According to the unanimous view of the Ulema, the person elected as a ruler of State must be:
A Muslim male adult of sane mind, knowledgeable in Islamic matters, upright in morals and character, experienced and prudent in political affairs, courageous and brave, in possession of all faculties of physical perception, sound and healthy in body and limb.

In Shariah there are two ways a leader may be elected to power:
Through appointment or nomination of the former Khalifa. This was the way Hazrat Umar (radhiyallahi anhu) was elected. Before passing away Hazrat Abubakr (radhiyallahu anhu) nominated Hazrat Umar (radhiyallahu anhu) as his successor.
Through an election process of a select group. Prior to his demise Hazrat Umar (radhiyallahu anhu) nominated a panel of six senior Sahaaba from whom the new Khalifa was to be elected. One of the six was Hazrat Uthman (radhiyallahu anhu). When this panel met after the death of Ameerul-Mumineen, they unanimously chose Uthman (radhiyallahu anhu) as the third Khalifa of Islam.

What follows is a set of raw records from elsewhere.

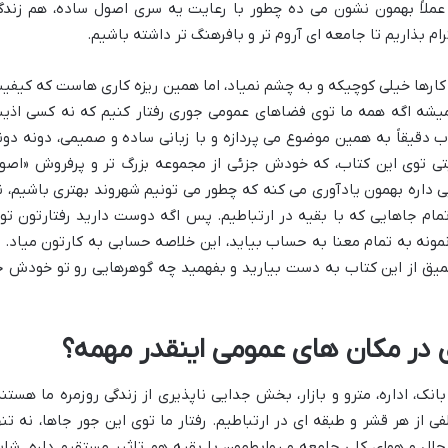
عملاً بهمون نشون می ده چطور با رعایت یه سری اصول ساده، هم زندگ
م بذاریم تا جامعه ای آروم تر و بافرهنگ تر داشته باشیم.
ارها خیلی کوچیکه و به چشم نمیاد، اما همین ریزه کاری هاست که کیفی
ب میشه اگه همه ما توی فضاهای عمومی جوری رفتار کنیم که نه کسی اذی
 دقیقاً به همین موضوع می پردازه و با زبانی ساده و صمیمی، دونه دون
بتی توی این کتاب، که خودش جزئی از مجموعه بزرگ تر و پرفروش «اصو
 داره بهمون یادآوری می کنه که چطور می تونیم شهروند بهتری باشیم، ن
مام جاهایی که با بقیه در ارتباطیم. پس اگه دوست دارید رفتارتون تو
ونه به تمام معنا به حساب بیاید، این خلاصه حسابی به کارتون میاد. ب
عمیق از این کتاب به دست بیارید و بفهمید چه گوهرهایی رو تو خودش ج
ی در مکان های عمومی اینقدر مهمه؟
نک، اداره، مترو و بازار، بخش جدایی ناپذیری از زندگی روزمره ما هستند
از هر قشر و طبقه ای در ارتباطیم. رفتار ما توی این جور جاها، نه تنه
 و هوای کلی جامعه و روابطمون با بقیه هم تاثیر مستقیم داره. شای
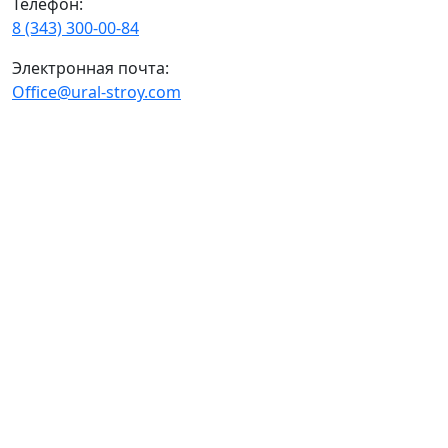
Телефон:
8 (343) 300-00-84
Электронная почта:
Office@ural-stroy.com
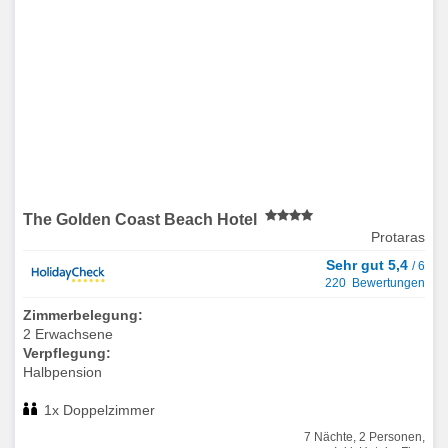
The Golden Coast Beach Hotel
Protaras
Sehr gut 5,4
/ 6
220 Bewertungen
Zimmerbelegung:
2 Erwachsene
Verpflegung:
Halbpension
1x Doppelzimmer
7 Nächte, 2 Personen,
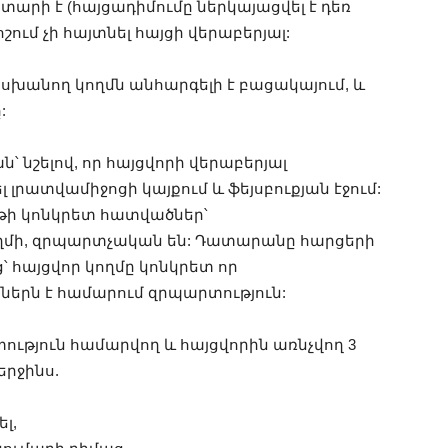
արի է (հայցադիմումը ներկայացվել է դեռ
շում չի հայտնել հայցի վերաբերյալ:
անող կողմն անհարգելի է բացակայում, և
:
՝ նշելով, որ հայցվորի վերաբերյալ
լրատվամիջոցի կայքում և ֆեյսբուքյան էջում:
թի կոնկրետ հատվածներ՝
ողմի, զրպարտչական են: Դատարանը հարցերի
՝ հայցվոր կողմը կոնկրետ որ
ներն է համարում զրպարտություն:
ւթյուն համարվող և հայցվորին առնչվող 3
երջինս.
լ,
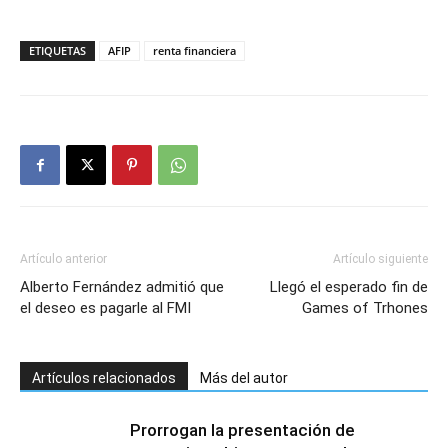
ETIQUETAS
AFIP
renta financiera
Artículo anterior
Artículo siguiente
Alberto Fernández admitió que
Llegó el esperado fin de
el deseo es pagarle al FMI
Games of Trhones
Artículos relacionados
Más del autor
Prorrogan la presentación de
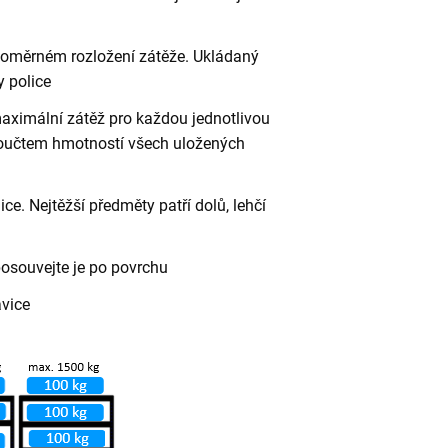
vnoměrném rozložení zátěže. Ukládaný
 police
aximální zátěž pro každou jednotlivou
 součtem hmotností všech uložených
ce. Nejtěžší předměty patří dolů, lehčí
posouvejte je po povrchu
avice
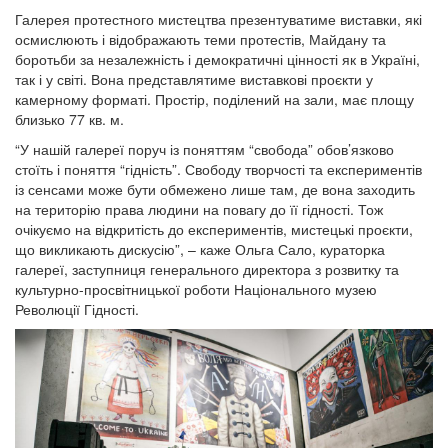
Галерея протестного мистецтва презентуватиме виставки, які
осмислюють і відображають теми протестів, Майдану та
боротьби за незалежність і демократичні цінності як в Україні,
так і у світі. Вона представлятиме виставкові проєкти у
камерному форматі. Простір, поділений на зали, має площу
близько 77 кв. м.
“У нашій галереї поруч із поняттям “свобода” обов’язково
стоїть і поняття “гідність”. Свободу творчості та експериментів
із сенсами може бути обмежено лише там, де вона заходить
на територію права людини на повагу до її гідності. Тож
очікуємо на відкритість до експериментів, мистецькі проєкти,
що викликають дискусію”, – каже Ольга Сало, кураторка
галереї, заступниця генерального директора з розвитку та
культурно-просвітницької роботи Національного музею
Революції Гідності.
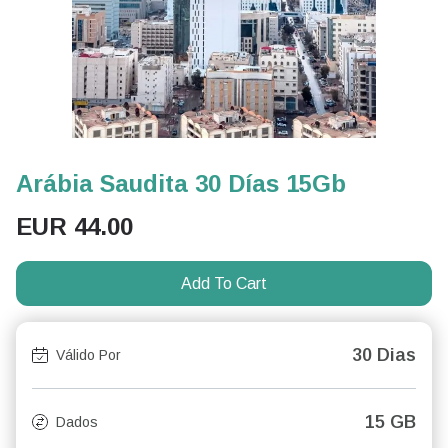
Arábia Saudita 30 Días 15Gb
EUR
44.00
Add To Cart
30 Dias
Válido Por
15 GB
Dados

To summarize the afore-going:
A leader of an Islamic State shall be elected by a group of such individuals who possess knowledge of Deen, taqwa, experience in political matters, and have the interests of Islam at heart. The number of this group can vary. It can consist of 6 people or 600. The condition is that the person they elect must have the qualifications of Khilafat, as mentioned above. If an outgoing leader nominates a successor, such a nominee automatically becomes the new ruler upon the demise or resignation of the former.
It is thus evident that in Islam it is not necessary for the whole country to vote in order to elect a leader. Essentially Muslim countries are obliged to adopt one of the previously mentioned procedures when electing a ruler into power. This has been standard Islamic procedure since the golden age of the Khilafat-e-Raashida, and continued through twelve centuries of Muslim world domination. At no stage was the concept of democracy or majority vote ever implemented by past Islamic governments. It was only after the curtain had come down on true Shariah based khilafat, that Muslim (not Islamic) governments began adopting Western style democracy. This was predictable, given the heavy Western Kuffar influence that saturated the modernized Muslim at the time.

Notwithstanding the above, should a Muslim country allow voting en masse and elect a president or prime minister through majority vote, such an individual will become a recognized ruler of the Muslim state. That election process will be upheld. It will be obligatory on all citizens of that country to offer allegiance and obedience to such a ruler, unless he degenerates to the level of kufr, for then he loses his status as a leader.
However, it is wajib or incumbent upon Muslim governments to revert to the age-old Islamic system of electing their rulers, as outlined in the afore-going paragraphs. This was the sunnah of Nabi Muhammed (sallallahu alaihi wasallam). This is indeed one of the major reasons why our Muslim governments lack the muscle and courage to assert their authority on the world scene today. They have discarded not one, but countless sunnats of Nabi Muhammed (sallallahu alayhi wasallam). Our success lies only and only in following the path etched out for us in sweat and blood by the Blessed Rasool of Allah Ta’ala. May Almighty Allah shower his choicest blessings and salutations upon that Noble Rasool.